There are little data available on the therapeutic options of JOAG, possibly due to the rarity of the condition. Some studies suggested that juvenile glaucoma may need primary surgical treatment.24,25 However, since JOAG has also been postulated to be a subset of adult POAG with an earlier age of onset, it may be possible to give these patients a trial of medical therapy.26 Gupta et al20 found in their cohort of high-pressure JOAG patients that medical therapy alone could control IOP and prevent glaucomatous progression in 52% of their patients over a 5-year follow-up. Success of medical therapy could be related to the severity of angle dysgenesis. Those presenting at younger age may have greater trabeculodysgenesis with more severe disease that requires early surgery compared to those who present later.9 Filtering surgery in the juvenile age group are known to have lower success rates than among adults.27 Trabeculectomy without mitomycin in the juvenile age group has been reported to have a success rate of 68% over a 3-year follow-up.28 Trabeculectomy with mitomycin improves surgical success among JOAG but has higher risk of postoperative hypotonic maculopathy and long-term bleb-related infections.28,29 Post-trabeculetomy cataract formation in juvenile glaucoma is also known to occur with the same frequency as in adult glaucomas.30 Given the longer life expectancy of these patients, decisions for undertaking surgery in these young patients will have to be taken with caution.

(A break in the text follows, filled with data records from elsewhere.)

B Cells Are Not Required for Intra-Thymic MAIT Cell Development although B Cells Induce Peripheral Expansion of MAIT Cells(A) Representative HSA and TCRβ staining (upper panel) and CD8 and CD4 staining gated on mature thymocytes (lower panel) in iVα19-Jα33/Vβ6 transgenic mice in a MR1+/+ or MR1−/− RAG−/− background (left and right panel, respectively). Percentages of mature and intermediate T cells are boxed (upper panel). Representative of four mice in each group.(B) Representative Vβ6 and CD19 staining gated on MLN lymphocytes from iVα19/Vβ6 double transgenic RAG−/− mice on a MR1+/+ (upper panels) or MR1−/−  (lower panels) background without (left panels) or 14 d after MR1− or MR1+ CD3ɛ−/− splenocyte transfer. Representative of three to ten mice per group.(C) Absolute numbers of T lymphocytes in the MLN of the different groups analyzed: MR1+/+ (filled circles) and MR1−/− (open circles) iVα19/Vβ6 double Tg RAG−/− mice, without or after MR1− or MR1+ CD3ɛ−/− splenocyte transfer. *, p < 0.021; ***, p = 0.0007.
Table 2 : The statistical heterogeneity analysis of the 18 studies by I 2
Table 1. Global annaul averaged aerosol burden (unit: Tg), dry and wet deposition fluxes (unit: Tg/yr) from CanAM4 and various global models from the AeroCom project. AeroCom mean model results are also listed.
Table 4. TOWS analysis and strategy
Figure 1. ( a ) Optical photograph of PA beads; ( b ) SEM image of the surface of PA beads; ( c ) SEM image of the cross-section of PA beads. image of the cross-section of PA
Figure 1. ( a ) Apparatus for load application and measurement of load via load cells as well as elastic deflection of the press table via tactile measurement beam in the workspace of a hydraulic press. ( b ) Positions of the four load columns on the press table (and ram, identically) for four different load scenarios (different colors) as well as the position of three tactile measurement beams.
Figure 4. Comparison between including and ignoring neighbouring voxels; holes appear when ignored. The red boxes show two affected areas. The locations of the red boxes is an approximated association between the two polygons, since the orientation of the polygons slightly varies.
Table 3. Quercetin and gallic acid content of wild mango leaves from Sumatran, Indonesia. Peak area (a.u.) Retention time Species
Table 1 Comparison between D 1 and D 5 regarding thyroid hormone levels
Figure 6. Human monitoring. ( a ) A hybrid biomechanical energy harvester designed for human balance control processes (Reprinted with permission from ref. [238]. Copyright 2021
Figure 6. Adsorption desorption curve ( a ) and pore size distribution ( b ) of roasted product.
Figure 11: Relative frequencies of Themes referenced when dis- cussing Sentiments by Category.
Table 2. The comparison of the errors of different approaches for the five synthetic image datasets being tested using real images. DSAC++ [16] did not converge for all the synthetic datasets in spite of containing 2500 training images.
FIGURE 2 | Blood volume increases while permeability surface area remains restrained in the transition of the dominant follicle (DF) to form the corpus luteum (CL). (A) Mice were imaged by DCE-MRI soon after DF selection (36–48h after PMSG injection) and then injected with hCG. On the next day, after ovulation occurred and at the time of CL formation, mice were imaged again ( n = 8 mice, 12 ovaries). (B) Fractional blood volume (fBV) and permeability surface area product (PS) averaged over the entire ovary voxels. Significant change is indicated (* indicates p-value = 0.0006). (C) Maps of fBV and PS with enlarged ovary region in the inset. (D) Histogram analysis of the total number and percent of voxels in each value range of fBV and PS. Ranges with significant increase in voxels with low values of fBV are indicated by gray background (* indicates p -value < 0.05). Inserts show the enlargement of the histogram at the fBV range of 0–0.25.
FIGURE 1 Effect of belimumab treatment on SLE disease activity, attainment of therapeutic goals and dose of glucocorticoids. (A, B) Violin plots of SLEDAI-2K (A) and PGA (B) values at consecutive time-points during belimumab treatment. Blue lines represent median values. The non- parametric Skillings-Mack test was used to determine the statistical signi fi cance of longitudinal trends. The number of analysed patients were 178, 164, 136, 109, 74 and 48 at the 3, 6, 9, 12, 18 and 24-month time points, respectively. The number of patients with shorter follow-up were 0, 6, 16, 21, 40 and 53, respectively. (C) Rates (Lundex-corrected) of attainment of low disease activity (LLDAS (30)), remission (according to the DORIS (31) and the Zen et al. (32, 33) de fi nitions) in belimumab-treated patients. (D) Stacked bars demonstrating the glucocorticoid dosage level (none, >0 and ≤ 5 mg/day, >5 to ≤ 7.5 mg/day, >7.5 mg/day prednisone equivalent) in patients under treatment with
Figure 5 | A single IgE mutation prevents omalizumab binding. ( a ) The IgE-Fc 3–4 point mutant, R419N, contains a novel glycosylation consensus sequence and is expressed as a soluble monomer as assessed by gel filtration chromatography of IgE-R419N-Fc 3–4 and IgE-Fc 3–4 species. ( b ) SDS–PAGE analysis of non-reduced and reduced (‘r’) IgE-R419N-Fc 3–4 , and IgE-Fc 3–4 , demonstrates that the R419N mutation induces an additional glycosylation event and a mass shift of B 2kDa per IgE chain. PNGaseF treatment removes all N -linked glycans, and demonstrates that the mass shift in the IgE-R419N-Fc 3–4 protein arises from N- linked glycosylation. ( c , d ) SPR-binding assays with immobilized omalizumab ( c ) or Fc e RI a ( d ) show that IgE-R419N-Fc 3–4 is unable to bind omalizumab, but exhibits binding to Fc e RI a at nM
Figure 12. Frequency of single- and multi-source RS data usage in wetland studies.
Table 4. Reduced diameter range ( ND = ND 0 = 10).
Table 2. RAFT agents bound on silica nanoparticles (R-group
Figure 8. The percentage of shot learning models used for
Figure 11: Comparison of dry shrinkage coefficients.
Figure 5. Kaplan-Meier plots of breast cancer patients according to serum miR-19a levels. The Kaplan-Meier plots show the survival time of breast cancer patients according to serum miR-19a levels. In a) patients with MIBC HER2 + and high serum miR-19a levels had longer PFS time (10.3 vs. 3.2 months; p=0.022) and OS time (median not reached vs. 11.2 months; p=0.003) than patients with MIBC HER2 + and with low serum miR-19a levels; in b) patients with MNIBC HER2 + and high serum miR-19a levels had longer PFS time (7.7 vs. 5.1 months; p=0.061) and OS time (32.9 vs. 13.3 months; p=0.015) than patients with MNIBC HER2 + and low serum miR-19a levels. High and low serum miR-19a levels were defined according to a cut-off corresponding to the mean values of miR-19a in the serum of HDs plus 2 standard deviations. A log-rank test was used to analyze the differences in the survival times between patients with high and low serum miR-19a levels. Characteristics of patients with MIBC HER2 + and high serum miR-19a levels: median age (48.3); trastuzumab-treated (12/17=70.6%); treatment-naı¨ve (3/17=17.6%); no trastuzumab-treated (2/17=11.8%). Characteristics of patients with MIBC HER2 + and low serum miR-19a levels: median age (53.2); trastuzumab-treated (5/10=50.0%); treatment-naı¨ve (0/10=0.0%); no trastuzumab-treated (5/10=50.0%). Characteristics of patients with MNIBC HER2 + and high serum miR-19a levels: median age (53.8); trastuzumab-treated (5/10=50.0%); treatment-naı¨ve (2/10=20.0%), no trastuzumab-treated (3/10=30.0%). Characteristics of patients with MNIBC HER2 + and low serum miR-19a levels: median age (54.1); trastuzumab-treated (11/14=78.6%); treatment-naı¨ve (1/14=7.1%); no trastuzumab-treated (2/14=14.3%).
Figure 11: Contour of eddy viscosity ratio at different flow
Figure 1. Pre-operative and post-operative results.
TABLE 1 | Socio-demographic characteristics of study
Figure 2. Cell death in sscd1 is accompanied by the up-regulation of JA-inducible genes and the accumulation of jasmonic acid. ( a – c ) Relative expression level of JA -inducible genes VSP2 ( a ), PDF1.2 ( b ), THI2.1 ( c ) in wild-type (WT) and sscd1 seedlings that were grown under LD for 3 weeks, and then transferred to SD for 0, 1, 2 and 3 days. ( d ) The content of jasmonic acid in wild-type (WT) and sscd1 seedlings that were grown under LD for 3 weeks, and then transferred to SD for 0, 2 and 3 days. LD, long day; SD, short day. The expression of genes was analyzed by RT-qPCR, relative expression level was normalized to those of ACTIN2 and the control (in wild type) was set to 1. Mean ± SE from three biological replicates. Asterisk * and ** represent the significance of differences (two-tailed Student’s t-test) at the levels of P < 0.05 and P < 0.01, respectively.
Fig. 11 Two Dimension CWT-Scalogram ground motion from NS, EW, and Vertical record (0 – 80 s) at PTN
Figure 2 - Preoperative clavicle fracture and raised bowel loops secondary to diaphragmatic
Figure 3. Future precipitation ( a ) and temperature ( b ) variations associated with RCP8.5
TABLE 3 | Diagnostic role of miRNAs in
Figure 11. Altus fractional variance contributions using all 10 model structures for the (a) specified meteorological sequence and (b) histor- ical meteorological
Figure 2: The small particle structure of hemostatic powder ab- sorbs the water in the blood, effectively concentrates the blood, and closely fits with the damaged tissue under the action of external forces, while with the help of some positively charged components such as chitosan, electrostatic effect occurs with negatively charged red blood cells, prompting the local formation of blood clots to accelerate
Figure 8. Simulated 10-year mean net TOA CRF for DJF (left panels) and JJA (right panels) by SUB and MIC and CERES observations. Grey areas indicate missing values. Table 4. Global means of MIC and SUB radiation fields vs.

This is an unusual case as the eye with abnormal vision from amblyopia, though by itself requiring treatment, was a red herring for a potentially blinding condition in the fellow eye with normal vision on examination. All patients must be thoroughly examined when asymmetry is detected between each eye instead of assuming the common diagnosis of anisohypermetropic amblyopia. The importance of detailed fundal examination even in the presence of good central vision cannot be further emphasized. To the best of our knowledge, this is the first reported case of juvenile onset glaucoma presenting with anisohypermetropic amblyopia in one eye and normal vision in the fellow eye that has glaucoma.

Conclusion

IOP measurement and optic disc appearance are fundamental features of the examination of a child with glaucoma. However, rapid changes in refractive status and axial length are helpful in both diagnosing and monitoring of childhood glaucoma, while sclera remains vulnerable to the effects of elevated IOP. Development of an excessive loss of hyperopia in our pediatric patients is a useful sign for identifying glaucoma suspects. Measures to ensure prompt and adequate evaluation are important to confirm the diagnosis of glaucoma and for early treatment to minimize the degree of visual impairment.

Disclosure

The authors report no conflicts of interest in this work.